|Study on the Sliding Mode Fault Tolerant Predictive Control Based on Multi Agent Particle Swarm Optimization
Pu Yang*, Ruicheng Guo, Xu Pan, and Tao Li
International Journal of Control, Automation, and Systems, vol. 15, no. 5, pp.2034-2042, 2017
Abstract : "For a class of uncertain discrete-time systems with time varying delay, the problem of robust faulttolerant
control for such systems is studied by combining the design of sliding mode control (SMC) and model
predictive control (MPC). A sliding mode fault tolerant predictive control based on multi agent particle swarm
optimization (PSO) is presented, and the design, analysis and proof of the scheme are given in detail. Firstly,
the sliding mode prediction model of the system is designed by assigning poles of the output error of the system.
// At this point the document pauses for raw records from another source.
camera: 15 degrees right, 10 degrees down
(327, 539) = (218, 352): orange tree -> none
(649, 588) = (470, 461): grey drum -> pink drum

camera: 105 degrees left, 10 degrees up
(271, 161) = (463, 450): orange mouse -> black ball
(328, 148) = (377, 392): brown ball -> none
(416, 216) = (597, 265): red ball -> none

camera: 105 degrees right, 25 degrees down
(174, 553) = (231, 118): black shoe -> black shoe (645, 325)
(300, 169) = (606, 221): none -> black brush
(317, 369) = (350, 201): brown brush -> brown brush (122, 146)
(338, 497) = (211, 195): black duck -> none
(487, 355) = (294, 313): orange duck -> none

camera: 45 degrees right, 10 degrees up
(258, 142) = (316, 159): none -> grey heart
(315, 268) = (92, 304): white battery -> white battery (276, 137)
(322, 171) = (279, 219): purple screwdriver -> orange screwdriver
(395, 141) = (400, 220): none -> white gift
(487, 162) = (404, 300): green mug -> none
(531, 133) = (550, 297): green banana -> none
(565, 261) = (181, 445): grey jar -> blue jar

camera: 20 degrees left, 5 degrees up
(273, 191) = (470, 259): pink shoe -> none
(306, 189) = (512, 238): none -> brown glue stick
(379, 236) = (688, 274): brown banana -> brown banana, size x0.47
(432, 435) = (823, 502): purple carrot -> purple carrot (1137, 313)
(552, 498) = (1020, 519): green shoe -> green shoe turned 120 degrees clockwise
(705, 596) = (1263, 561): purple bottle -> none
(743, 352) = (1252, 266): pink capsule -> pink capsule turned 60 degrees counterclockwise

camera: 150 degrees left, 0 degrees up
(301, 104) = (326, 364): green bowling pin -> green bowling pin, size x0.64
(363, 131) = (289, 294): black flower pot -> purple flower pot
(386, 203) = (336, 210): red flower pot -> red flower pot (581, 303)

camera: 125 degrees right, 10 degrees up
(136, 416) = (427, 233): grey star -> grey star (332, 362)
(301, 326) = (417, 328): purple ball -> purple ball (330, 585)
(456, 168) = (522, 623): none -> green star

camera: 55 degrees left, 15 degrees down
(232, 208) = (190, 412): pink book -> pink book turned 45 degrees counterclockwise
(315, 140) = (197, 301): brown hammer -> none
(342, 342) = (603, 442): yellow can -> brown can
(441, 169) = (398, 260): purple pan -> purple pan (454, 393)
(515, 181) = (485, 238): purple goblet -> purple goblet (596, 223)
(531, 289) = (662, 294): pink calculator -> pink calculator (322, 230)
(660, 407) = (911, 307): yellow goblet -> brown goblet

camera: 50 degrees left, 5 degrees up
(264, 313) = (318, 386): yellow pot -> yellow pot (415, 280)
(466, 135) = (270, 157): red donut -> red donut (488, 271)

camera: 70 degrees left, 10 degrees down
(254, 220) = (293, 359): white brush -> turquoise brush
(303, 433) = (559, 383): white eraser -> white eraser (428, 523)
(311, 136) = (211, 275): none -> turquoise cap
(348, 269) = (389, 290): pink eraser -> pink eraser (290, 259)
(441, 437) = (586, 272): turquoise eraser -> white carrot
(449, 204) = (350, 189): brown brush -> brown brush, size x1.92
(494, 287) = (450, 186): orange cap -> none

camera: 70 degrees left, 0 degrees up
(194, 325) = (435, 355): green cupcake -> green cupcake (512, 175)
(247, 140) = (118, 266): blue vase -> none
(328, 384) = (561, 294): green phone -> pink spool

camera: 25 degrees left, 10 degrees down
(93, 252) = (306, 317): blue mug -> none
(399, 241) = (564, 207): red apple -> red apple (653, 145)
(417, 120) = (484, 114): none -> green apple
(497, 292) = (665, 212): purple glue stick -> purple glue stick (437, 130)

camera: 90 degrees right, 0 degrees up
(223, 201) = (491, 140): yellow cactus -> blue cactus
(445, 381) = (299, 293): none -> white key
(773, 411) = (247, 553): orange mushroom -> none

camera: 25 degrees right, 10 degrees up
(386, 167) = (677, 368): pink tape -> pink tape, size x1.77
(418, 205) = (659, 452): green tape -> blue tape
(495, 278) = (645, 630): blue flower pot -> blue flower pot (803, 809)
The model has time varying characteristics, and it can improve the motion quality of the system while ensuring
the sliding mode is stable. Secondly, a new discrete reference trajectory considering time-delay systems subjected
simultaneously to parameter perturbations and disturbances is proposed, which not only can ensure that the state
of the system has good robustness and fast convergence in the process of approaching sliding mode surface, but
also can inhibit chattering phenomenon. Thirdly, the multi agent PSO improves the receding-horizon optimization,
which can quickly and accurately solve the control laws satisfying the input constraints, and can effectively avoid
falling into local extrema problem of the traditional PSO. Finally, the theoretical proof of robust stability of the
proposed control scheme is given. Experimental results of quad-rotor helicopter semi physical simulation platform
show that the state of uncertain discrete-time systems with time varying delay is stable under the action of the
proposed control scheme in this paper. The advantages of fast response, less overshoot and small control chattering
prove the feasibility and effectiveness of the proposed control scheme."
"PSO, quad-rotor helicopter, sliding mode fault tolerant predictive control, time varying delay, uncertain discrete-time systems."